Poteri in forza dei quali il Comune avrebbe potuto ordinare al Comitato di riposizionare il palco in altro luogo e di rimuoverlo al termine dei festeggiamenti. Di qui gli effetti dell'inerzia dell'amministrazione: lo sconvolgimento del ménage familiare e della qualità della vita dei controricorrenti, in spregio dei diritti tutelati dall'articolo 42, comma 2, della Costituzione («la proprietà privata è garantita dalla legge») e dell'articolo 8 della Convenzione europea dei diritti dell'uomo-Cedu («ogni persona ha diritto al rispetto della propria vita privata e familiare e (al rispetto) del proprio domicilio»).
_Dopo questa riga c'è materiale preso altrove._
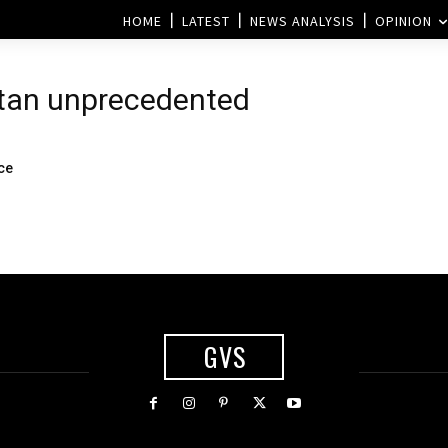
HOME
LATEST
NEWS ANALYSIS
OPINION
stan unprecedented
ace
GVS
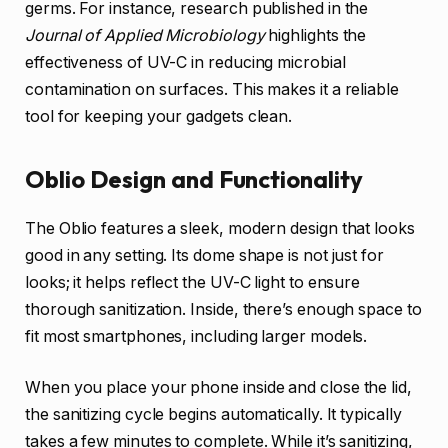
germs. For instance, research published in the
Journal of Applied Microbiology
highlights the
effectiveness of UV-C in reducing microbial
contamination on surfaces. This makes it a reliable
tool for keeping your gadgets clean.
Oblio Design and Functionality
The Oblio features a sleek, modern design that looks
good in any setting. Its dome shape is not just for
looks; it helps reflect the UV-C light to ensure
thorough sanitization. Inside, there’s enough space to
fit most smartphones, including larger models.
When you place your phone inside and close the lid,
the sanitizing cycle begins automatically. It typically
takes a few minutes to complete. While it’s sanitizing,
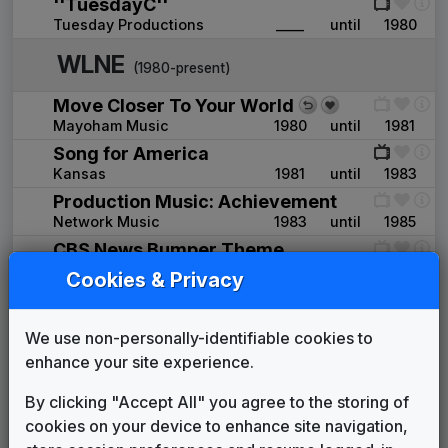
''TuesdayC''
Tuesday Productions
____
until
1980
WLNE
(1980-present)
Move Closer To Your World
Mayoham Music
1980
until
1981
Song for America
Kansas
1981
until
1983
Production Music: Achievement
Network Music
1983
until
1985
CBS News Bumper Theme
Walt Levinsky
____
until
____
Cookies & Privacy
WRGB 1986 News Theme
Unknown
1985
until
1990
We use non-personally-identifiable cookies to
Garden City: Shock
enhance your site experience.
John Tesh
1990
until
1992
WLNE 1990 News Theme
By clicking "Accept All" you agree to the storing of
Unknown
1990
until
1992
cookies on your device to enhance site navigation,
Sun Lake: Lift It Up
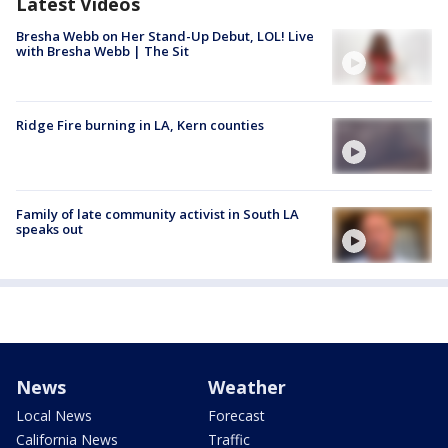
Latest Videos
Bresha Webb on Her Stand-Up Debut, LOL! Live
with Bresha Webb | The Sit
Ridge Fire burning in LA, Kern counties
Family of late community activist in South LA
speaks out
News
Weather
Local News
Forecast
California News
Traffic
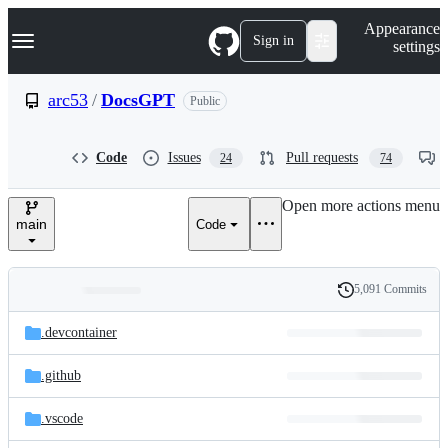
S
Navigation Menu
Appearance
k
Sign in
settings
i
p
t
arc53
/
DocsGPT
Public
o
c
o
Code
Issues
Pull requests
24
74
n
t
e
Open more actions menu
n
main
Code
t
5,091 Commits
Folders
History
Latest
and
.devcontainer
commit
files
.github
.vscode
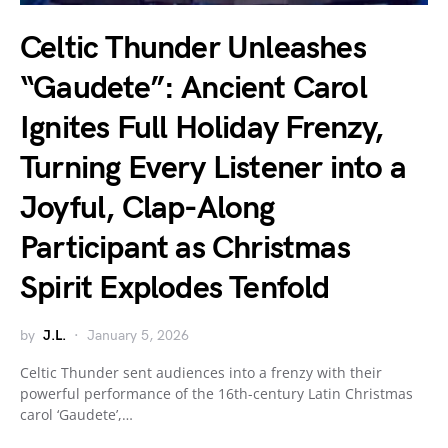
Celtic Thunder Unleashes
“Gaudete”: Ancient Carol
Ignites Full Holiday Frenzy,
Turning Every Listener into a
Joyful, Clap-Along
Participant as Christmas
Spirit Explodes Tenfold
by
J.L.
January 5, 2026
Celtic Thunder sent audiences into a frenzy with their
powerful performance of the 16th-century Latin Christmas
carol ‘Gaudete’,…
Motivo per il quale il danno arrecato ai proprietari dell'immobile poteva essere provato sulla base della comune esperienza, dal momento che gli stessi erano stati esposti per tutto il periodo estivo a immissioni intollerabili e costretti a utilizzare «un accesso secondario di dimensioni esigue e spesso neppure sufficienti al concreto uso».

La decisione degli Ermellini conferma l'indirizzo giurisprudenziale della Corte di Cassazione, secondo cui:

• la lesione del diritto al normale svolgimento della vita familiare all'interno della propria casa e alla libera e piena esplicazione delle proprie abitudini sono apprezzabili in termini di danno non patrimoniale, anche quando non risulti integrato un danno biologico (ex multis, Cassazione, n. 7885/2009);

• il riconoscimento del danno non patrimoniale non presuppone necessariamente la lesione del diritto alla salute, in quanto tale danno può ledere anche altri diritti costituzionalmente protetti, quali il riposo notturno e la vivibilità della propria abitazione (Cassazione, n.26899/2014).

Ciò senza considerare che la Corte europea dei diritti dell'uomo ha più volte condannato, per violazione dell'articolo 8 della Cedu, gli Stati che, in presenza di livelli di rumori superiori al livello massimo consentito dalla legge, non avevano adottato misure idonee a garantire una tutela effettiva del diritto al rispetto della vita umana e familiare (vedasi , tra l'altro, sentenza Deés v. Ungheria del 9.11.2010; sentenze Oluic v. Croazia, n. 61260 del 2008 e Moreno Gómez v Spagna, n. 4143/02 ). Principio, quest'ultimo, ribadito dalla Corte di Cassazione con la sentenza n. 20927/2015: «il giudice interno che abbia a trattare casi di immissioni non può non conformarsi anche ai criteri elaborati in seno al sistema giuridico della Convenzione europea dei diritti dell'uomo».